The Third Circuit's opinion falls in line with opinions from other circuits last year, holding that the religious exemption to contraceptive coverage doesn't allow an employer to prevent an employee from ever obtaining contraceptives.
The religious organizations in this case covered all the bases, in the event this case were to go to the Supreme Court: a Christian liberal arts college, a lumber mill, a sole proprietorship, and an individual who co-owns the lumber mill. Got all your corporate forms covered?
The argument here was the same one we've heard before: The mere act of signing a form saying that a religious employer won't provide contraception "triggers" or "facilitates" the employee's getting contraception coverage somewhere else. That act makes them complicit in something that's against their religious beliefs: The horror that, somewhere, somehow, someone is getting a birth control pill. Basically, the employers insist that any action they take puts them in the positively untenable position of allowing a woman to get access to contraception.

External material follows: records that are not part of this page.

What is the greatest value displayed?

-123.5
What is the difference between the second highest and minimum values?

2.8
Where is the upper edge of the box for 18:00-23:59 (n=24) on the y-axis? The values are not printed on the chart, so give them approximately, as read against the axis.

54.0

It just gives them a case of the vapors!
Even though the organizations sincerely believed that their act of signing the form enabled the provision of alternative contraception, the court has to defer to their religious beliefs, not their interpretation of the law. As the Sixth Circuit skeptically wrote in a similar challenge last year, "the appellants appear to ask the court to defer not only to their belief that requesting the exemption or the accommodation makes them complicit in sin, but also to defer to their understanding of how the regulatory measure actually works."
Sorry, guys: Your religious beliefs can be mistaken (as in Hobby Lobby's factual mischaracterization of IUDs and the morning-after pill as "abortifacients," which, as a matter of science, they aren't), but only the court gets to interpret the law. The Third Circuit, like the Sixth and Seventh Circuits before it, concluded that federal law, not the employer's act of signing the exemption form, enables the alternative coverage. The employer isn't involved in the process of obtaining contraceptive coverage, doesn't pay for anything, and doesn't even provide the notice to the employee about alternative contraceptive coverage.
What about the burden on the religious employer? The Third Circuit wasn't as ready as the district court to accept the religious organizations' claims that it was burdened by filling out a form. Because the Third Circuit concluded that the act of filling out the form had no causal relationship to an employee's obtaining alternative contraceptive coverage, there could be no burden.
Really, the religious employers in these cases want to prevent their employees from obtaining any contraception from anyone, anywhere. That's why this is my favorite sentence in the whole Third Circuit opinion: "RFRA does not entitle [the appellees] to control their employees' relationships with other entities willing to provide health insurance coverage to which the employees are legally entitled." Sure, you have rights, but so do your employees.